E que não digam que não tiveram apoio. A paciência e a crença do nosso povo permaneceu intacta quase até o fim. Ninguém é de ferro. Vi, por exemplo, se espelhar nas apostas dos bolões a grande crença do brasileiro na seleção. Pelo que pude perceber no decorrer das últimas semanas as apostas eram sempre feitas de maneira esmagadora no Brasil. Não houve vitória com pênalti discutível, nem empate sem gols que fizesse isso mudar. Os bolões que cruzei por aí me soaram como uma grande prova de fé. Um verdadeiro GPS capaz de revelar por onde andava o coração da maioria. A fezinha no bolão - que em matéria de popularidade só deve ter perdido para o tradicional álbum de figurinhas - sempre foi um pouco uma aposta no que se que ver.

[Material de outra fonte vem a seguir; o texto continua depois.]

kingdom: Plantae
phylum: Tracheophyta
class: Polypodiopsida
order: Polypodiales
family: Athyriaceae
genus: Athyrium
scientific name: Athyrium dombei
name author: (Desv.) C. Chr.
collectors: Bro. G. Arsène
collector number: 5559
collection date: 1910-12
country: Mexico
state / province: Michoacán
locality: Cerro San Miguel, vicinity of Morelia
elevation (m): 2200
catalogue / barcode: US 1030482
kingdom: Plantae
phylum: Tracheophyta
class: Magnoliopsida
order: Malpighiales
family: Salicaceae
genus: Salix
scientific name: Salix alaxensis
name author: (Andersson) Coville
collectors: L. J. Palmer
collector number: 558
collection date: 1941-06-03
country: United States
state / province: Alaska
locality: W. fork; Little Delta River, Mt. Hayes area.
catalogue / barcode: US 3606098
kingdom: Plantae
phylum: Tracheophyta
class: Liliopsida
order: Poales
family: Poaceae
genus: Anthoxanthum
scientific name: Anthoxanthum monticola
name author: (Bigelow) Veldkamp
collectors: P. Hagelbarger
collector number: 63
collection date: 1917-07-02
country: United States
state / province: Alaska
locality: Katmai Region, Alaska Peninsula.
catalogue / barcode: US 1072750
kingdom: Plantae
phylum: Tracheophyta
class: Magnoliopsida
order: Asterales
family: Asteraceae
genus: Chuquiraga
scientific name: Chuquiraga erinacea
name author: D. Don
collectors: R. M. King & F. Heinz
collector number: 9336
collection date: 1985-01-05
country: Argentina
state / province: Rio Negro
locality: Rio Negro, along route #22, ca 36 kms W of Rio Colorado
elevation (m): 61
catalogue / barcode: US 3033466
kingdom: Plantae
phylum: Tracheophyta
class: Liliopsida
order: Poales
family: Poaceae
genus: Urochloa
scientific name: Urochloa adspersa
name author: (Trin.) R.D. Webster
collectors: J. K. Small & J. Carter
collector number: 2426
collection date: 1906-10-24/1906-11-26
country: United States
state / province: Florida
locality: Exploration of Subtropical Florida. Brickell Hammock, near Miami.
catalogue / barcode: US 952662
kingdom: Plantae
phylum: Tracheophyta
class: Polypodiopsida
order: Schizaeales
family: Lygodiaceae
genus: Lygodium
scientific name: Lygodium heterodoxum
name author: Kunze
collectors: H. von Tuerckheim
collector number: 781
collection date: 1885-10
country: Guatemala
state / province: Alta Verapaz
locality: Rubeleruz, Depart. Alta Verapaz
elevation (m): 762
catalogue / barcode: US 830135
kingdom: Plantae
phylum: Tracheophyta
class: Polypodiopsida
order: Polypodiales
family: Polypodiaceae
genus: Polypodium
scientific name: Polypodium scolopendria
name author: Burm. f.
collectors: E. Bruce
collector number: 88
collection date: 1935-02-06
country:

Era nessas apostas que o técnico da seleção brasileira deveria se basear pra saber com que fervor o povo estava torcendo. Sim, porque a crônica esportiva sempre tão maldita, acusada de jogar contra, pode ajudar a formar opinião, mas influenciar os palpites dos bolões, jamais. Há algo no bolão que transcende a aposta. Bolão não é quina, não é Mega Sena, nem loteria. O bolão é mais coração. O bolão faz pouco caso de teorias, desse papo boleiro-psíquico que tomou conta das nossas cabeças, e que nem Freud explica. Os bolões que bisbilhotei, todos eles, tinham uma alma desafiadora, que ousava rir do futebol organizado dos alemães, do momento mais maduro e propício para grandes triunfos, vivido pelos adversários. Os palpites expressos nos bolões estavam cheios de fé e de esperança. Neles esteve a mais perfeita escala para medir o que significou aquele monumental sete a um para a Alemanha, a mais perfeita escala pra medir o quanto nos toca esse futebol que não nos permite sonhar em ser o que um dia já fomos em matéria de bola. Em seu sentido mais amplo essa derrota que carregaremos como um fardo daqui em diante pode não conseguir mudar nosso futebol, mas tem tudo pra fazer o brasileiro repensar a fé que insistentemente depositou na seleção até uns dias atrás. Que fé teremos nesse nosso futebol de agora?